*** Opening of Supplied data ***

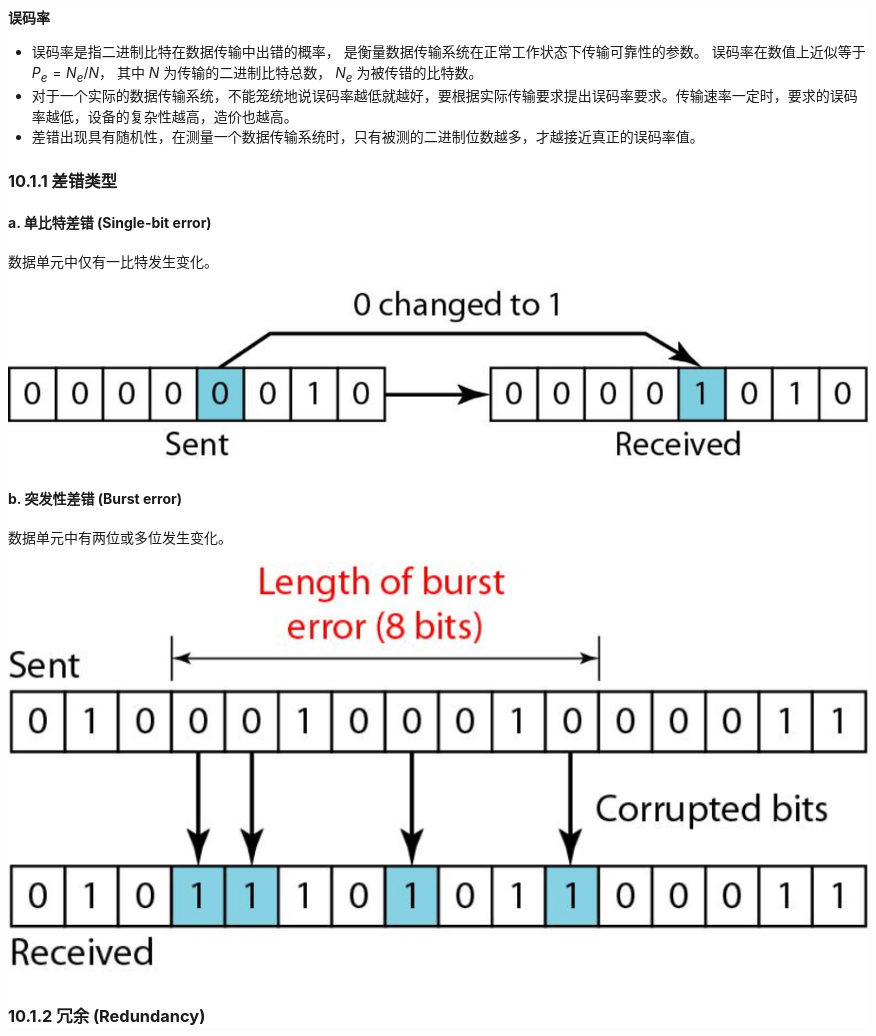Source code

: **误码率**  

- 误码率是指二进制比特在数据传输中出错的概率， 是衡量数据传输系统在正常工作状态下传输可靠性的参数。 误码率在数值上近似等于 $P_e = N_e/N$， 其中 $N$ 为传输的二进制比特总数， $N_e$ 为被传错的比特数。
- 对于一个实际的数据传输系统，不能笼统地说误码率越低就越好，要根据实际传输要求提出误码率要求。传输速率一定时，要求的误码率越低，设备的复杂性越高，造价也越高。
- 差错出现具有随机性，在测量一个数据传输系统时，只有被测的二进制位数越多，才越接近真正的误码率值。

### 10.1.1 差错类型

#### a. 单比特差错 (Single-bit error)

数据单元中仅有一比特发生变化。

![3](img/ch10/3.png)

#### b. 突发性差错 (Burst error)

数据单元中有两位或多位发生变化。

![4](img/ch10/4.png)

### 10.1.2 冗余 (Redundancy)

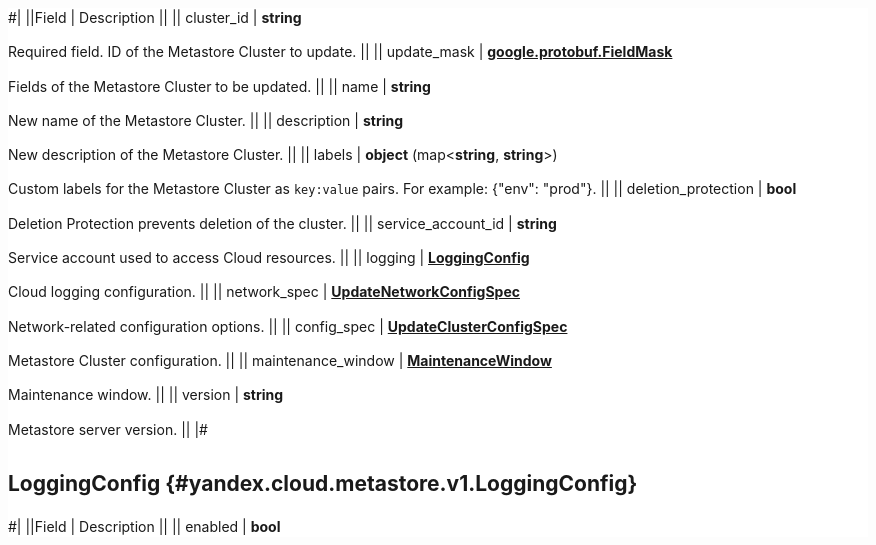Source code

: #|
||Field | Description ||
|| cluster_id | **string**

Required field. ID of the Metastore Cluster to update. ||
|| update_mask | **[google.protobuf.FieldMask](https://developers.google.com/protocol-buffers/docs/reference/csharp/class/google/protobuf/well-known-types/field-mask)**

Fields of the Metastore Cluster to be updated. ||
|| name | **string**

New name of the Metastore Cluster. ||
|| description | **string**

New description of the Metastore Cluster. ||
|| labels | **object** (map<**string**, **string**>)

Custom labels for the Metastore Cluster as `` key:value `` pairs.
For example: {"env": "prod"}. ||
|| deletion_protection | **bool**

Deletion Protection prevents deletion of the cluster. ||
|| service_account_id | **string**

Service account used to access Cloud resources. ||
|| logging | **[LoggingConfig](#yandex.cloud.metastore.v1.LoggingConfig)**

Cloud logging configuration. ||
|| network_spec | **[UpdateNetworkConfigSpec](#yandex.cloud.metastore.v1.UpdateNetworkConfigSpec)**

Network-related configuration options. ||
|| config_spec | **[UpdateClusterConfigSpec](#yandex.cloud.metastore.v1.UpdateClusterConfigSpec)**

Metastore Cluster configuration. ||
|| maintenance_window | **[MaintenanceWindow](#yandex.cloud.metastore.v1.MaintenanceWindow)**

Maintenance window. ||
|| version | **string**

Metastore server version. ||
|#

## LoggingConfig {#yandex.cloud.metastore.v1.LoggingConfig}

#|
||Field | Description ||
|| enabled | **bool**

*** Close of Supplied data ***
*** Opening of Supplied data ***

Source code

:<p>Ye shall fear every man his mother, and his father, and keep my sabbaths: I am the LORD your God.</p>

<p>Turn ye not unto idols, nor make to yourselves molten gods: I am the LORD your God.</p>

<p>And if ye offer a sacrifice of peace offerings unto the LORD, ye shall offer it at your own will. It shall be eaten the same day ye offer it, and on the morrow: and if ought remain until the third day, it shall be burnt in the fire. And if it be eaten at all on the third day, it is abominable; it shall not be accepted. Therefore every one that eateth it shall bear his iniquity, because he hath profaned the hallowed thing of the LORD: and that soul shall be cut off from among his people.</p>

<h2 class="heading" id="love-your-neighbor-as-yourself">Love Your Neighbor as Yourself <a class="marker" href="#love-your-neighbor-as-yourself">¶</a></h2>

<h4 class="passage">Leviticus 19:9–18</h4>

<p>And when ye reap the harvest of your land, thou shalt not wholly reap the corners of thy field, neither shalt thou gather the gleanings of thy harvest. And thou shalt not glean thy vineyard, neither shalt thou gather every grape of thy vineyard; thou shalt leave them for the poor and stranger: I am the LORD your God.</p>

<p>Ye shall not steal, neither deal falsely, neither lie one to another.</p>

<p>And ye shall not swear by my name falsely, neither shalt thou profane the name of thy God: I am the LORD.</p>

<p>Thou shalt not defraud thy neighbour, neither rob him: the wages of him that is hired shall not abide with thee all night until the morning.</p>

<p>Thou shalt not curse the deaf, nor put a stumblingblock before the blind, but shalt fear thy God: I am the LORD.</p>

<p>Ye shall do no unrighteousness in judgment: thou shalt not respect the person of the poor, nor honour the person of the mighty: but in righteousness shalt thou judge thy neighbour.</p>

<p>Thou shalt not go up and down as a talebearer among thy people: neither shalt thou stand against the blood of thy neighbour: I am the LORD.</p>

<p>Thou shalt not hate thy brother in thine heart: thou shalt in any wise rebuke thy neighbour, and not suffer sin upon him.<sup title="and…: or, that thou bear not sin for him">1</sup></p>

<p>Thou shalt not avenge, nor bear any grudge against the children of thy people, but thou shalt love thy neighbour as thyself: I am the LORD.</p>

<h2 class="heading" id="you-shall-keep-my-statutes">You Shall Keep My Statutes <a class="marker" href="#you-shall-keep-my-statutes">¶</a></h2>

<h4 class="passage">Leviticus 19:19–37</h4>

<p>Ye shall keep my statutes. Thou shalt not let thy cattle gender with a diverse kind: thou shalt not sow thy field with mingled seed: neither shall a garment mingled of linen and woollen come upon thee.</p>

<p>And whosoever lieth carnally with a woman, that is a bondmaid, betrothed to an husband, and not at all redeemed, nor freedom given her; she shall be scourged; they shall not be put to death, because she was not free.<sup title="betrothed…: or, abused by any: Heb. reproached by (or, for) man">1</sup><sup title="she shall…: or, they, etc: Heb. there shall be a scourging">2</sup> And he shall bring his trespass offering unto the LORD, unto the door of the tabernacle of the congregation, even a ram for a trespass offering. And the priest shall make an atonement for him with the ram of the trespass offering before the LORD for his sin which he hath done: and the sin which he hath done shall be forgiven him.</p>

*** Close of Supplied data ***

How to complete this task — Copy out precisely the lines from the line with "deletion_protection | **bool**" to the line with "Metastore Cluster configuration. ||" in the material above, including those two lines and omitting all the rest.

Output for this task —
|| deletion_protection | **bool**

Deletion Protection prevents deletion of the cluster. ||
|| service_account_id | **string**

Service account used to access Cloud resources. ||
|| logging | **[LoggingConfig](#yandex.cloud.metastore.v1.LoggingConfig)**

Cloud logging configuration. ||
|| network_spec | **[UpdateNetworkConfigSpec](#yandex.cloud.metastore.v1.UpdateNetworkConfigSpec)**

Network-related configuration options. ||
|| config_spec | **[UpdateClusterConfigSpec](#yandex.cloud.metastore.v1.UpdateClusterConfigSpec)**

Metastore Cluster configuration. ||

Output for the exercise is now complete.